Yargıda memnuniyet konusunun çok tartışıldığını da hatırlatan Bozdağ, "Yargının kendini check etmesi için bundan sonra her yıl yargıya güven anketleri, yargıdan memnuniyet anketleri yapacağız, yargının adeta her yıl bir tomografisini çekeceğiz. TÜİK ile işbirliğiyle bunu yapacağız" diye konuştu.
2009 yılından 2015 yılının Haziran ayına kadar Cumhuriyet Başsavcılıklarına gelen soruşturma dosyasının 7 milyon 458 bin 399'unun uzlaşma kapsamına giren suçlara ait olduğuna dikkati çeken Bozdağ, uzlaştırmaya tevdi edilen dosyaların yüzde 65'inin uzlaştırmayla sonuçlandığını belirtti.
Bozdağ, sözlerini şöyle sürdürdü:
"Yeni dönemde "Adli Veri Bankası" diye bir banka kuruyoruz. Şu anda bizim Adli Sicil ve İstatistik Genel Müdürlüğümüz var. Onlar belli adli verileri tutuyorlar, istatistiklendiriyorlar, bunları Türkiye kamuoyuna açıklıyorlar. Oradan istifadeyle insanlar bazı değerlendirmeleri yapıyorlar. Yeni dönemde Adli Veri Bankası kurmak suretiyle adeta Google'da herhangi bir konuyu arar gibi yargıyla ilgili arama yapmak isteyenlerin, sorduğu bütün sorulara, akla gelebilecek bütün sorulara doğru cevap veren bir sistem kurmak istiyoruz."
Bozdağ, "Adli Veri Bankası" ile Önleyici Sağlık gibi Koruyucu Hukuk anlayışını geliştirmeyi amaçladıklarını, suça meyilli kişilerin bu durumunu ortadan kaldıracak çalışmalar yapmak istediklerini belirtti.

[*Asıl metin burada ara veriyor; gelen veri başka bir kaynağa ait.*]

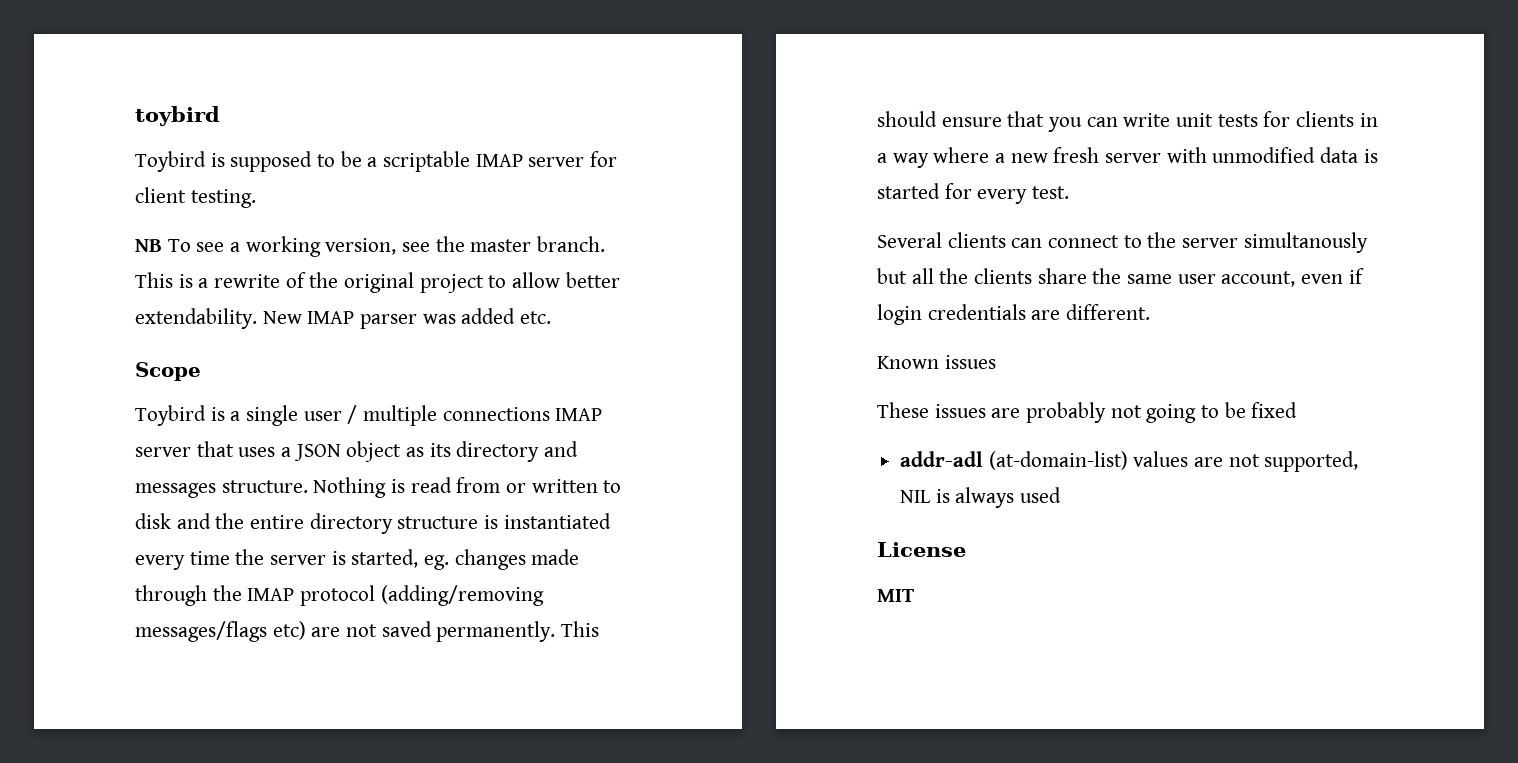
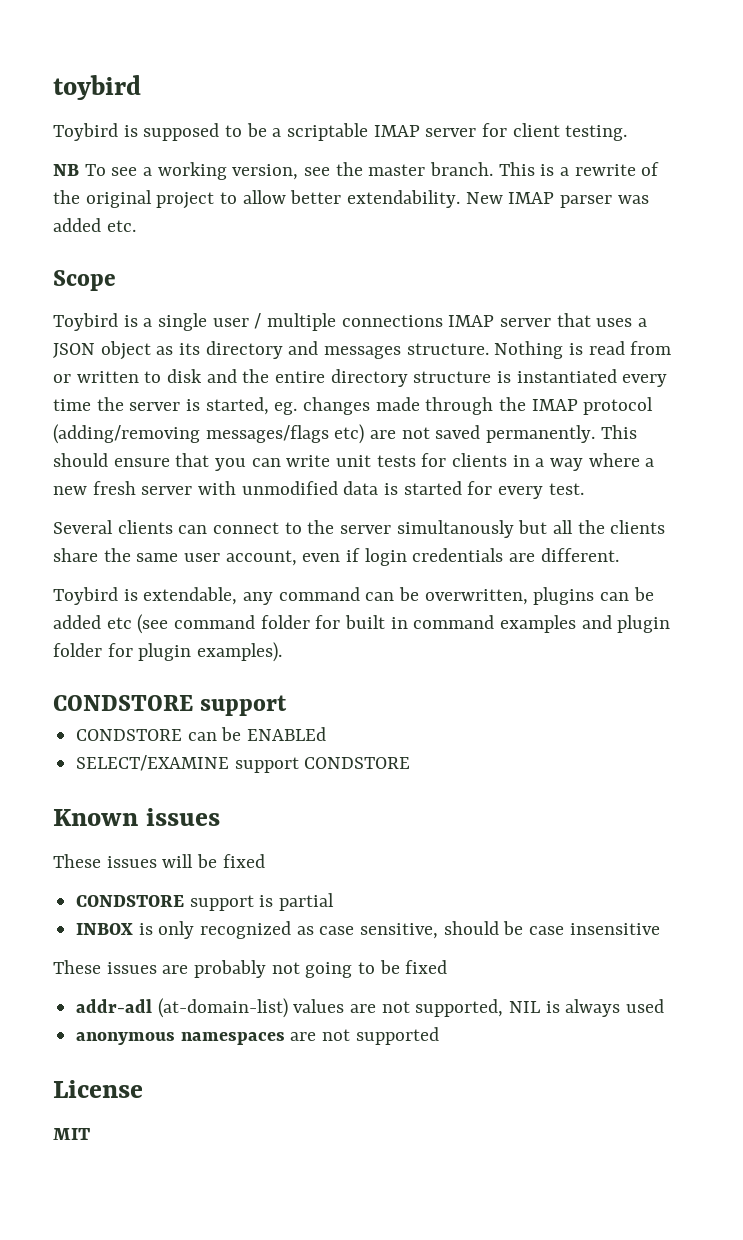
[877,355,996,369] Known issues -> [53,587,654,605] [53,614,671,634] [53,642,283,662] [53,695,288,716] [76,727,327,741] [76,755,411,773] [53,808,220,826] [53,854,265,868] [76,893,335,911] [76,921,660,939] Toybird is extendable, any command can be overwritten, plugins can be added etc (see command folder for built in command examples and plugin folder for plugin examples). // CONDSTORE support // CONDSTORE can be ENABLEd // SELECT/EXAMINE support CONDSTORE // Known issues // These issues will be fixed // CONDSTORE support is partial // INBOX is only recognized as case sensitive, should be case insensitive
(1062, 495) none -> [76,1027,439,1045] // anonymous namespaces are not supported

Adalet Bakanlığı Müsteşarı Kenan İpek, HSYK Başkanvekili Metin Yandırmaz, Müsteşar Yardımcılarından Basri Bağcı, Mustafa Erol, Selahattin Menteş, Yüksel Kocaman ve Musa Heybet'in katıldığı programda Bakanlık bürokratları ve Başsavcılar da yer aldı.